Laura García Benitez

Personal information
- Nationality: Spanish

Sport
- Country: Spain
- Sport: Judo

= Laura García Benítez =

Spanish judoka (born 1981)

Laura García Benitez (born 19 April 1981 in Pamplona) is a Spanish judoka who has represented Spain at the 2008 and 2012 Summer Paralympics.

== Personal ==
García was born on 19 April 1981 in Pamplona, and is from the Navarre region of Spain. Her father practiced karate but because of her vision problems, she was unable to follow him in the sport.

García has lived in Barañáin. She attended Colegio Público Eulza. She attended the Polytechnic Carlos III in Pamplona, where she trained to become a kindergarten assistant. Following the completion of her program, she decided instead to sell coupons for ONCE.

== Judo ==
García took up judo when she was eight years old and living in Lagunak because a friend was practicing the sport. After three years, she stopped playing it, only to take it up again when she was twenty-one years old.

Competing at the 2007 IPC European Judo Championships in Azerbaijan, García came away with a bronze medal. In April 2008, she was one of four Navarre sportspeople on the short list to attend the Beijing Paralympics. Prior to the 2008 Games, she trained in France. That year, she had financial support to compete at the highest level because of funding through Plan ADOP. She competed at the 2008 Summer Paralympics in judo as a 27-year-old in the less than 48 kilogram group. In October 2011, she competed in a regional Spanish national vision impaired judo event in Guadalajara. In 2011, she competed at the IPC Judo World Championships. In 2012, she was coached by Yolanda Soler and José Tomás Toro while based in Larrabide. She competed at the 2012 Summer Paralympics in the less than 48 kilogram group. She lost her first match and then lost in the repechage.
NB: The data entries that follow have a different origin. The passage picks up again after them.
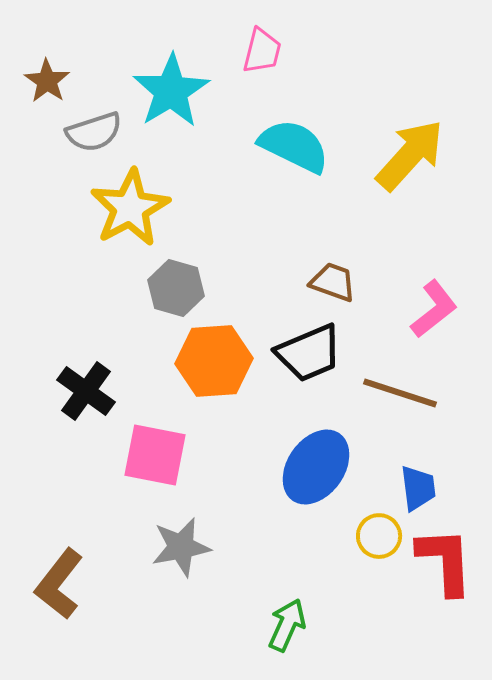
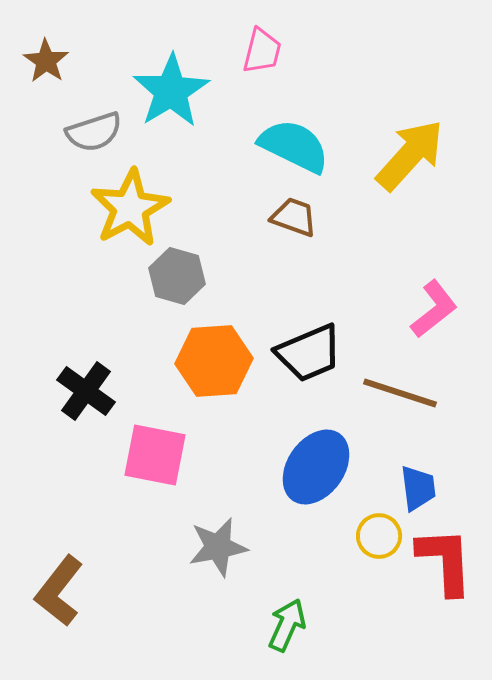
brown star: moved 1 px left, 20 px up
brown trapezoid: moved 39 px left, 65 px up
gray hexagon: moved 1 px right, 12 px up
gray star: moved 37 px right
brown L-shape: moved 7 px down
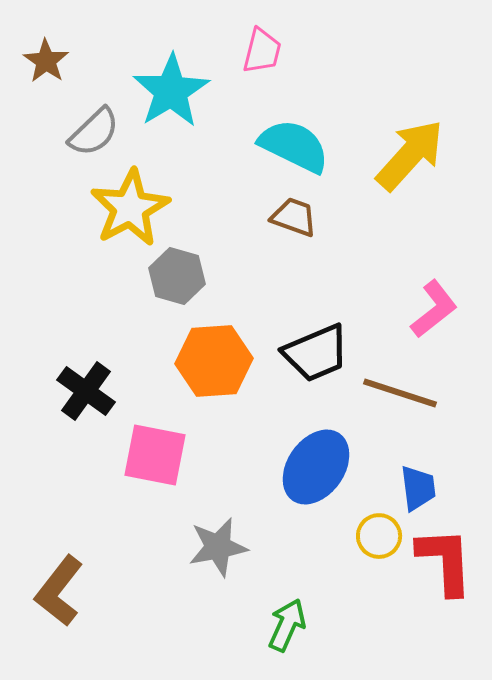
gray semicircle: rotated 26 degrees counterclockwise
black trapezoid: moved 7 px right
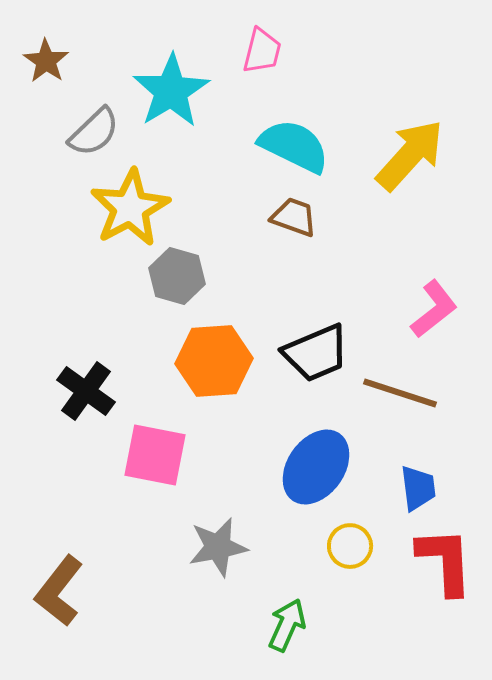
yellow circle: moved 29 px left, 10 px down
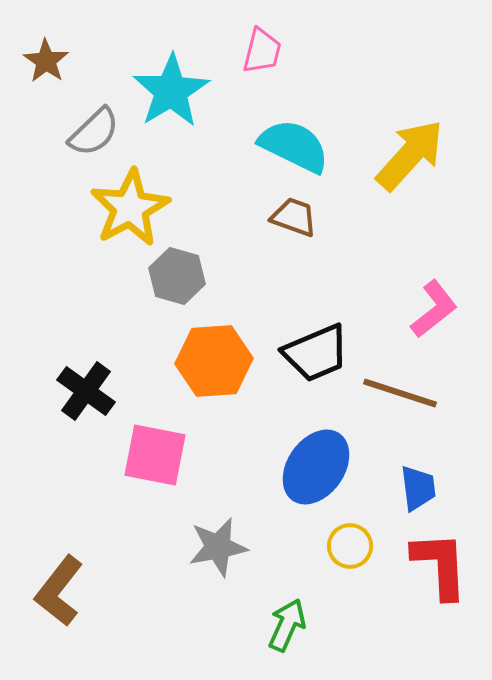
red L-shape: moved 5 px left, 4 px down
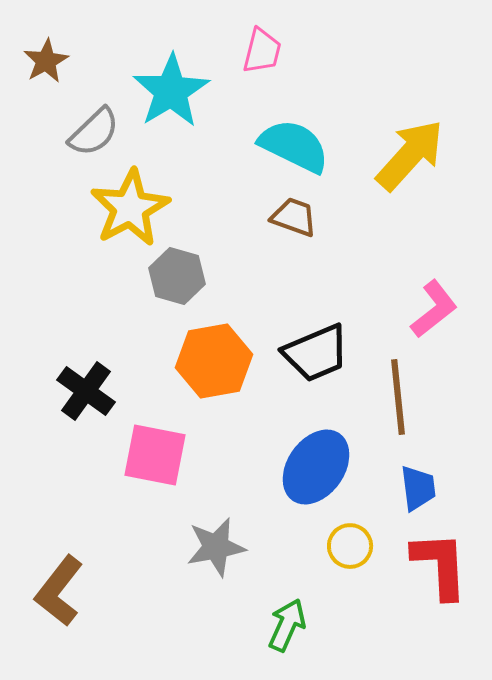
brown star: rotated 9 degrees clockwise
orange hexagon: rotated 6 degrees counterclockwise
brown line: moved 2 px left, 4 px down; rotated 66 degrees clockwise
gray star: moved 2 px left
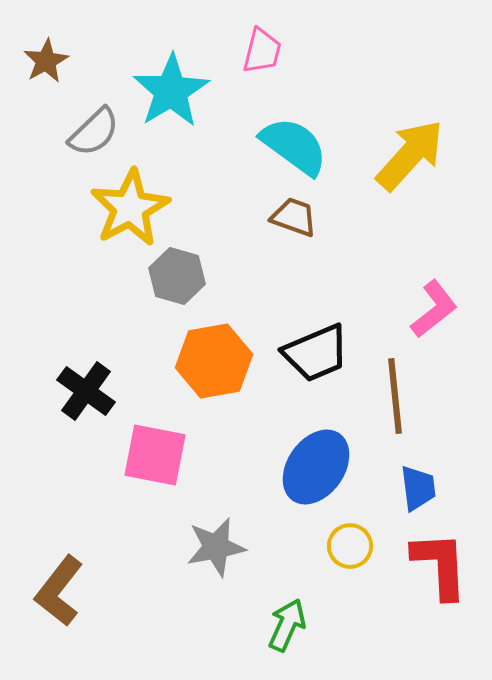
cyan semicircle: rotated 10 degrees clockwise
brown line: moved 3 px left, 1 px up
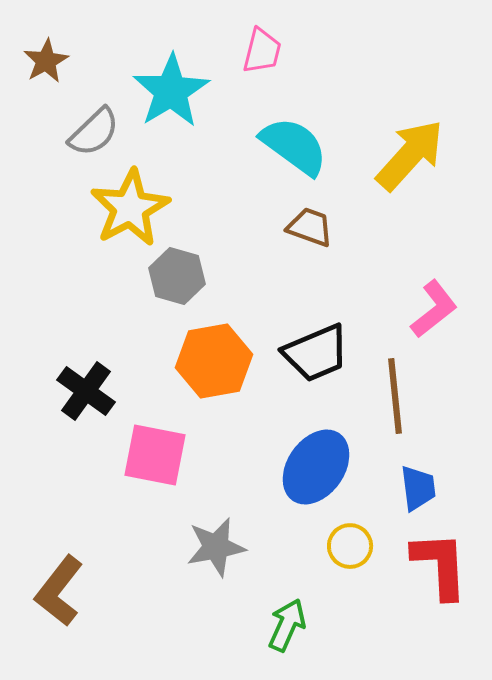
brown trapezoid: moved 16 px right, 10 px down
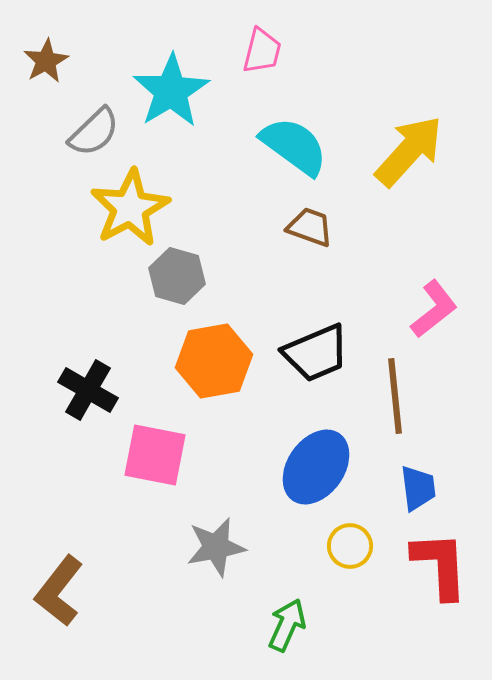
yellow arrow: moved 1 px left, 4 px up
black cross: moved 2 px right, 1 px up; rotated 6 degrees counterclockwise
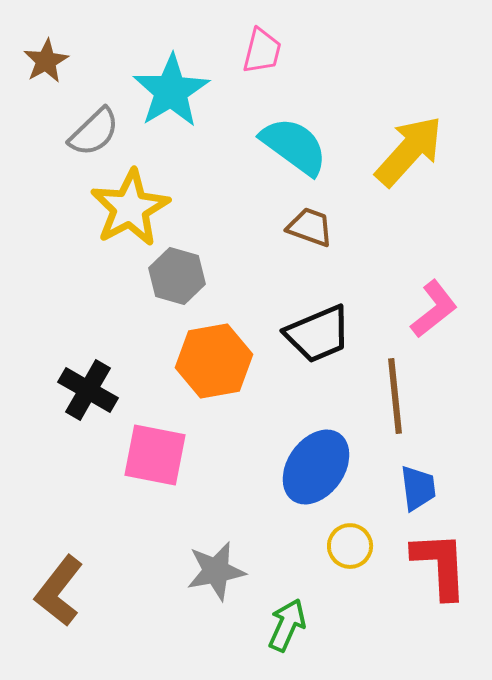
black trapezoid: moved 2 px right, 19 px up
gray star: moved 24 px down
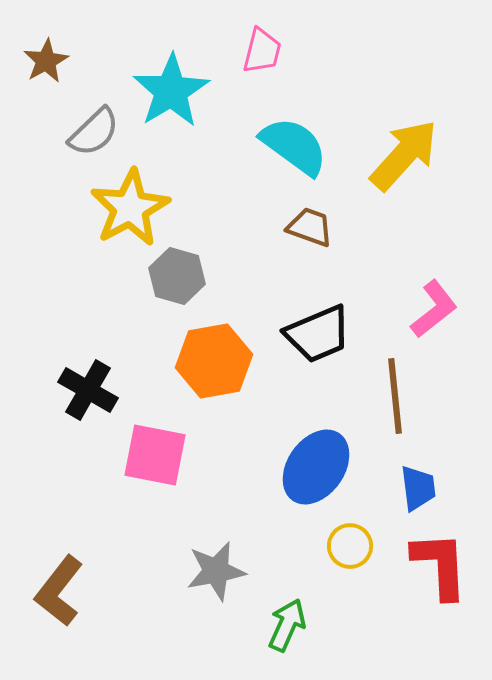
yellow arrow: moved 5 px left, 4 px down
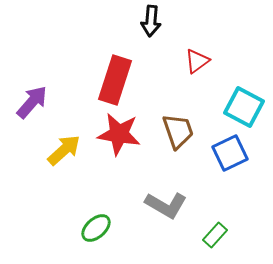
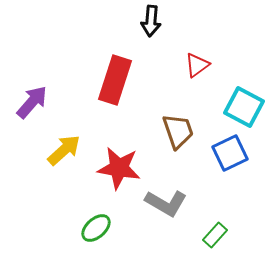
red triangle: moved 4 px down
red star: moved 34 px down
gray L-shape: moved 2 px up
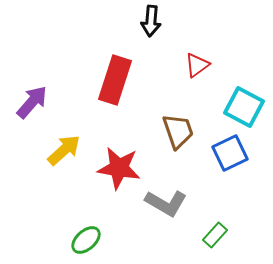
green ellipse: moved 10 px left, 12 px down
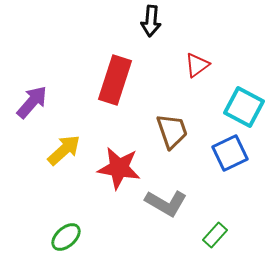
brown trapezoid: moved 6 px left
green ellipse: moved 20 px left, 3 px up
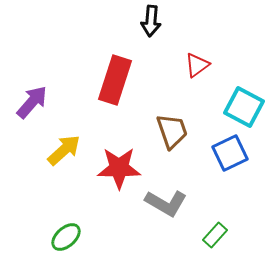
red star: rotated 9 degrees counterclockwise
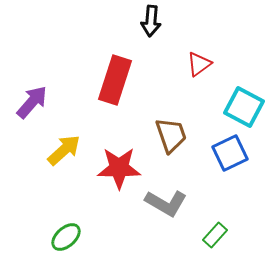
red triangle: moved 2 px right, 1 px up
brown trapezoid: moved 1 px left, 4 px down
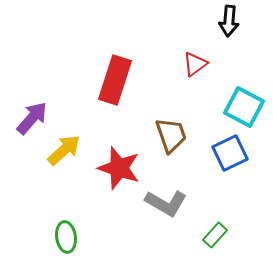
black arrow: moved 78 px right
red triangle: moved 4 px left
purple arrow: moved 16 px down
red star: rotated 18 degrees clockwise
green ellipse: rotated 56 degrees counterclockwise
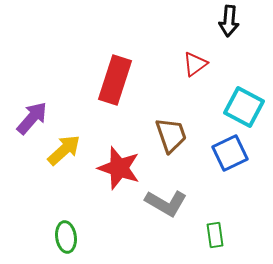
green rectangle: rotated 50 degrees counterclockwise
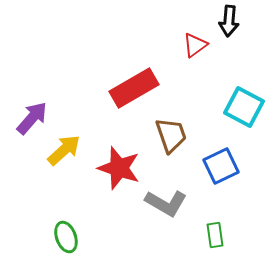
red triangle: moved 19 px up
red rectangle: moved 19 px right, 8 px down; rotated 42 degrees clockwise
blue square: moved 9 px left, 13 px down
green ellipse: rotated 12 degrees counterclockwise
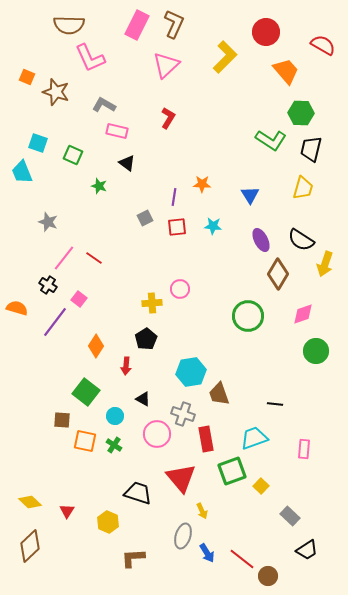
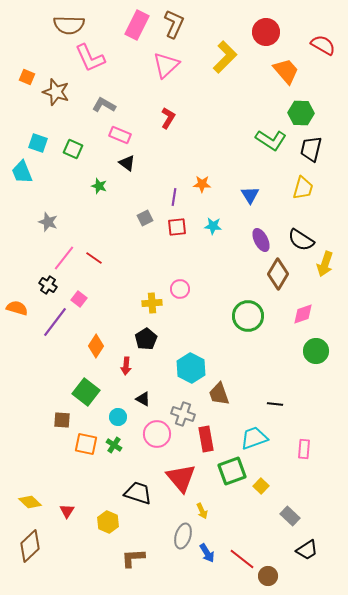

One of her matches was against Ukrainian Yuliya During. Overall, she finished in seventh place, enough to get her a Paralympic diploma. The 2013 IPC European Judo Championships were held in early December in Eger, Hungary, and she competed in them. In July 2013, she was one of 306 from Navarre named as a "Deportistas de élite", a category of Spanish elite sportspeople that provides a number of benefits.